Obesity was considered to be a protective condition against osteoporosis. New studies suggest that visceral obesity is associated with low BMD and a higher risk for fracture. Patients with diabetes mellitus, although they do not have a lower BMD, have a higher fracture risk, probably due to the lower bone turn over.
Aim: The aim of the study was to evaluate bone metabolism in connection with hormonal profile in postmenopausal women with metabolic syndrome compared with matched controls without metabolic syndrome.
Subjects and methods: A number of 144 postmenopausal women were enrolled and 2 groups were formed (57 subjects with metabolic syndrome, 87 controls). Fasting blood samples were taken in order to determine the biochemical and hormonal status. SPSS version 15 was used for statistical analyze. Results were expressed as mean values±S.D. and were considered to be statistically significant if the P value was ≤0.05.
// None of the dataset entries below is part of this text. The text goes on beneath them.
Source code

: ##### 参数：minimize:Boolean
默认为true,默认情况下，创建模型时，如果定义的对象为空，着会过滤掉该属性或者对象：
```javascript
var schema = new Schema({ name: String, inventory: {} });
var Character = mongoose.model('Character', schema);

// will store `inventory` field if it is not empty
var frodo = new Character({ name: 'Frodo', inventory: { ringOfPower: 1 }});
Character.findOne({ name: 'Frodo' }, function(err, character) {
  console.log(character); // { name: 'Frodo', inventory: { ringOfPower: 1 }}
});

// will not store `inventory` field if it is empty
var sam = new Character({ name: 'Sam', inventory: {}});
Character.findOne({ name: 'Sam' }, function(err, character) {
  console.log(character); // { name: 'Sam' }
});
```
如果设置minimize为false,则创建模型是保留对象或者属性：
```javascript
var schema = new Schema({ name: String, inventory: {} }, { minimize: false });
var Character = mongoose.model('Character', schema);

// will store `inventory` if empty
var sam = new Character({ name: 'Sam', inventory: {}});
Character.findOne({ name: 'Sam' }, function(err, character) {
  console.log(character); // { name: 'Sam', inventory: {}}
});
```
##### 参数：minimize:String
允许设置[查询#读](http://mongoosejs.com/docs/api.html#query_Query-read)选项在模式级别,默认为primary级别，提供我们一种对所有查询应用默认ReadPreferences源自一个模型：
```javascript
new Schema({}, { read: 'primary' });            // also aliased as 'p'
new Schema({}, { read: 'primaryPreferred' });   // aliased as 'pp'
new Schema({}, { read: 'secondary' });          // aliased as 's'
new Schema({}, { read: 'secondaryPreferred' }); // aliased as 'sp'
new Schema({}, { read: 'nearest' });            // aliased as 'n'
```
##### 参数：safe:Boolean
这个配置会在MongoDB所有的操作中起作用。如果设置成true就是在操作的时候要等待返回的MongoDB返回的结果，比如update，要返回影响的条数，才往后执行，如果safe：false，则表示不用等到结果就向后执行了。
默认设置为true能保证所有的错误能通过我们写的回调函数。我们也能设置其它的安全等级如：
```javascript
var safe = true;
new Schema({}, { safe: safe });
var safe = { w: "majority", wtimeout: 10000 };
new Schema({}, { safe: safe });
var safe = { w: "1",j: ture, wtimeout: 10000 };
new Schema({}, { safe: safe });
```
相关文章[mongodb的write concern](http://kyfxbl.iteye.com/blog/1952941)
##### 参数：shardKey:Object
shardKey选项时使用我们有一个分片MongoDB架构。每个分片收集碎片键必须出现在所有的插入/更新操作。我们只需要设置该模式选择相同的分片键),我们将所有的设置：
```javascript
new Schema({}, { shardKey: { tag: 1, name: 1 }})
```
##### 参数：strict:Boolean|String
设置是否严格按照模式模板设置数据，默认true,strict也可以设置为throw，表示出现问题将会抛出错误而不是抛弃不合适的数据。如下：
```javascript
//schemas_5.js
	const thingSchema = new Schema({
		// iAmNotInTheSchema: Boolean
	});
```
Results: Significant higher mean values were found for BMI, waist circumference, blood pressure, glycemia, triglycerides and apolipoprotein B, white blood cells, lymphocytes, CRP (markers of the pro-inflammatory state), insulinemia and insulin resistance expressed by HOMA, GHBP (P<0.001) and PTH (P=0.041). Postmenopausal women with metabolic syndrome had lower HDL-cholesterol, SHBG, IGFBP1 (P=0.027) and 25OH vitamin D (P=0.025) levels. Osteocalcin correlated positively with crosslaps (P<0.001), PTH (P=0.025) and 25OH vitamin D (P=0.005); PTH correlated positively with glycemia, uric acid and negatively with IGFBP3 (P=0.048).
Conclusions: Postmenopausal women with metabolic syndrome have a modified hormonal status and different correlations between bone turn-over markers. Lower 25 OH vitamin levels, leading to higher PTH levels reinforce the importance of optimal vitamin D concentrations and its role in metabolic syndrome.